What exactly is Savvly's Longevity Benefit?
The Savvly Longevity Benefit (Savvly 80+) is a closed end fund registered with the SEC. It pools contributions into a low-cost S&P 500 index fund, and when investors exit early, their uncollected growth stays in the fund and may be reallocated to remaining investors. Milestone cash payouts at ages 80, 85, 90, and 95.
Is Savvly's Longevity Benefit an annuity or insurance product?
No. The Savvly Longevity Benefit is NOT an annuity and NOT an insurance product. It is an SEC-registered investment fund, a capital markets structure.

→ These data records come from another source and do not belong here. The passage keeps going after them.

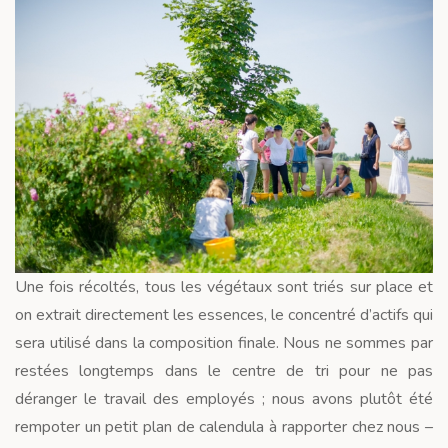
Une fois récoltés, tous les végétaux sont triés sur place et
on extrait directement les essences, le concentré d’actifs qui
sera utilisé dans la composition finale. Nous ne sommes par
restées longtemps dans le centre de tri pour ne pas
déranger le travail des employés ; nous avons plutôt été
rempoter un petit plan de calendula à rapporter chez nous –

Who is Savvly's Longevity Benefit for?
The Savvly Longevity Benefit is available through employers as an employee benefit, or directly through financial advisors and brokers. If you're an employer looking to add Savvly LB, contact us and we can get you live in under a week.
What is the Exit Rule?
You're never locked in. The Exit Rule means you can withdraw from Savvly's Longevity Benefit at any time. The early withdrawal value is calculated as 75% of your contribution plus an additional 1% for each year held, capped at 100%. This percentage is applied to the lesser of your original investment (excluding any sales load) or its current market value, and is calculated for each remaining scheduled payout. For a full breakdown of assumptions and legal disclosures, please review the fund prospectus.
Where are my assets held?
All assets are held in custody at U.S. Bank, one of the most trusted custodians in the United States. The fund invests in S&P 500 ETFs managed by Vanguard and Fidelity.
Are payouts guaranteed?
The schedule is certain; the amounts are not. Reaching a milestone age — 80, 85, 90, or 95 — while invested automatically triggers that milestone's payout: it's a fixed rule of the fund, not a discretionary decision. Live to 87, for example, and you receive the age-80 and age-85 payouts. What is not guaranteed is the dollar amount, which depends on S&P 500 market performance, fund size and behavior, and contribution amounts and timing. Savvly is not an insurance product and does not guarantee any specific income or return. Investment involves risk, including possible loss of principal.